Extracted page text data

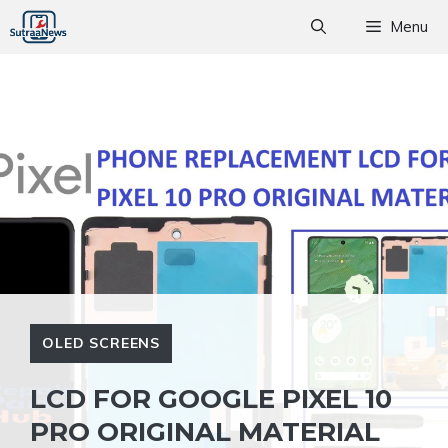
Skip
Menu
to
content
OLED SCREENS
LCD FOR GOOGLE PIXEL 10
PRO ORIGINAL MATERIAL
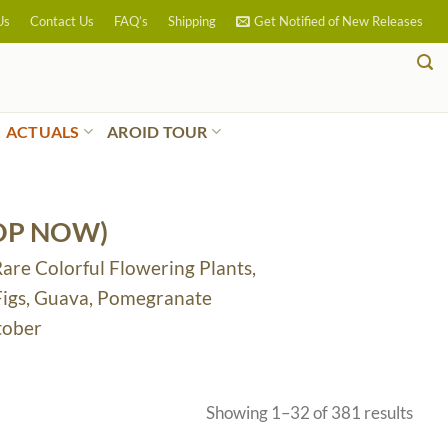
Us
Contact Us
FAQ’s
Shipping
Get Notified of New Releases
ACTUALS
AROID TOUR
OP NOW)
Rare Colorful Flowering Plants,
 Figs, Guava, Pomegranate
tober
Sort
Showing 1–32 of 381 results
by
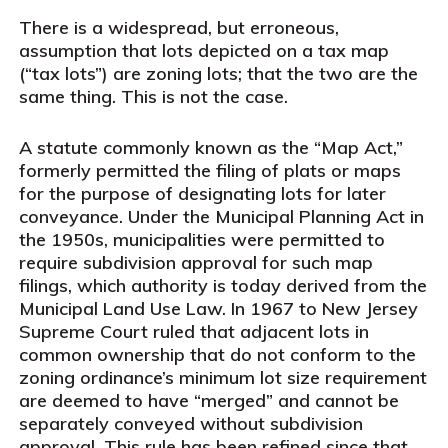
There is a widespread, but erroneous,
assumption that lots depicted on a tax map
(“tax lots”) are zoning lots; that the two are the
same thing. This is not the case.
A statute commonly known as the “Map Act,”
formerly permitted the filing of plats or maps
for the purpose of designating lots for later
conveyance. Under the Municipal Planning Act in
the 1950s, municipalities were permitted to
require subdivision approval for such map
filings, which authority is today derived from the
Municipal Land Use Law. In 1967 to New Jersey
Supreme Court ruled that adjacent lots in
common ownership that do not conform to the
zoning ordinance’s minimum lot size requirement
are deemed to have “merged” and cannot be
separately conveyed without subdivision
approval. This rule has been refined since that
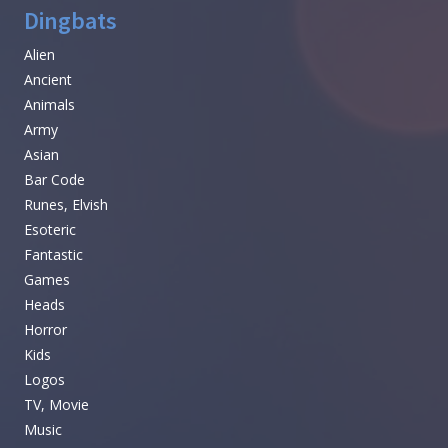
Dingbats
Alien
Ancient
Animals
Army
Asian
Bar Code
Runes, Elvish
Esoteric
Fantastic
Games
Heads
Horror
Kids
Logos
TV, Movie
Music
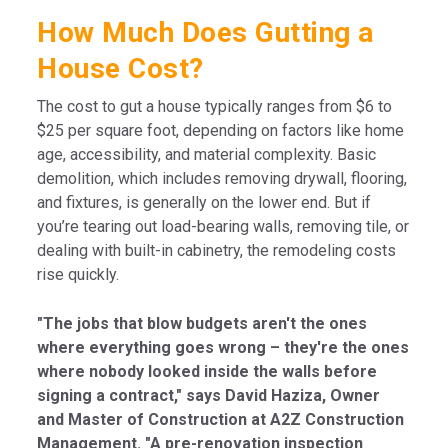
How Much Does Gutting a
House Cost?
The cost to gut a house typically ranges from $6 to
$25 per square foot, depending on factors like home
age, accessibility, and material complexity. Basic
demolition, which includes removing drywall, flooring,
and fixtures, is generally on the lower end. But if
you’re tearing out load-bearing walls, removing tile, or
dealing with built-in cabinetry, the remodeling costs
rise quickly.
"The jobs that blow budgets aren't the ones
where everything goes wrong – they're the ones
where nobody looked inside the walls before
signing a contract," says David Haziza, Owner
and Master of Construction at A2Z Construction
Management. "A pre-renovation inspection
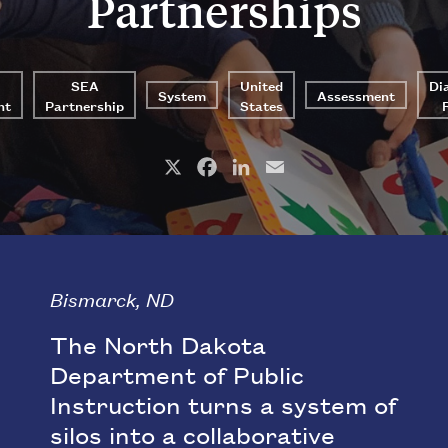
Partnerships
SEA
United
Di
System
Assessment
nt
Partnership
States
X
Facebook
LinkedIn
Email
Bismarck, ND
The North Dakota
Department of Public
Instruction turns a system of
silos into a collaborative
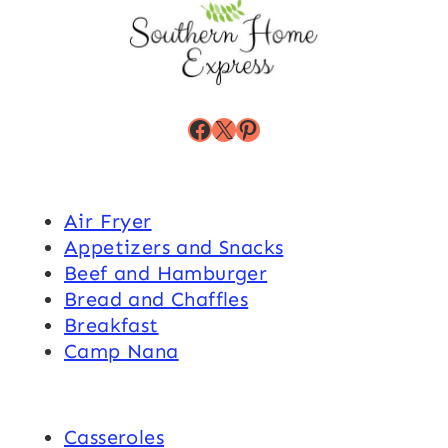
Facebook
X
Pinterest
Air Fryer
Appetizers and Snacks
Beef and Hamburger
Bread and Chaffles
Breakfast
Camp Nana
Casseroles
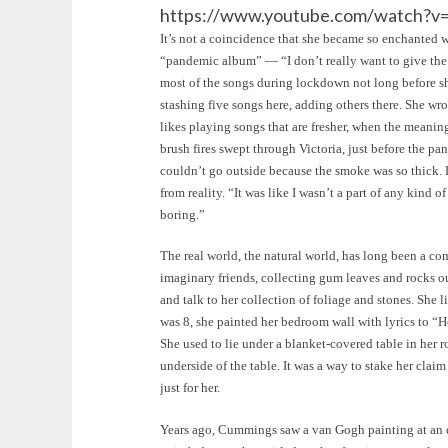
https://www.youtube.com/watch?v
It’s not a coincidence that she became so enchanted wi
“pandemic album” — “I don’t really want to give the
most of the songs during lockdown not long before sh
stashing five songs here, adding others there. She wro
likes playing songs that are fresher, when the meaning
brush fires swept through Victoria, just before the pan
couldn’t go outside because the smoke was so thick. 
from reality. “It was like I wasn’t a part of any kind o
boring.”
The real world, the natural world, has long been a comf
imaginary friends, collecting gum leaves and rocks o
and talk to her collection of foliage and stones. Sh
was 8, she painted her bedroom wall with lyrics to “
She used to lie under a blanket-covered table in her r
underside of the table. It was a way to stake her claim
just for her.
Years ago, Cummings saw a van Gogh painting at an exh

TASK OBJECTIVE →
What is wanted is an exact copy of the lines above from the one containing "the 1950s, municipalities were permitted to" through the one containing "House Cost?", with no pictures in it.

FINAL ANSWER →
the 1950s, municipalities were permitted to
require subdivision approval for such map
filings, which authority is today derived from the
Municipal Land Use Law. In 1967 to New Jersey
Supreme Court ruled that adjacent lots in
common ownership that do not conform to the
zoning ordinance’s minimum lot size requirement
are deemed to have “merged” and cannot be
separately conveyed without subdivision
approval. This rule has been refined since that
Dingbats
Alien
Ancient
Animals
Army
Asian
Bar Code
Runes, Elvish
Esoteric
Fantastic
Games
Heads
Horror
Kids
Logos
TV, Movie
Music
How Much Does Gutting a
House Cost?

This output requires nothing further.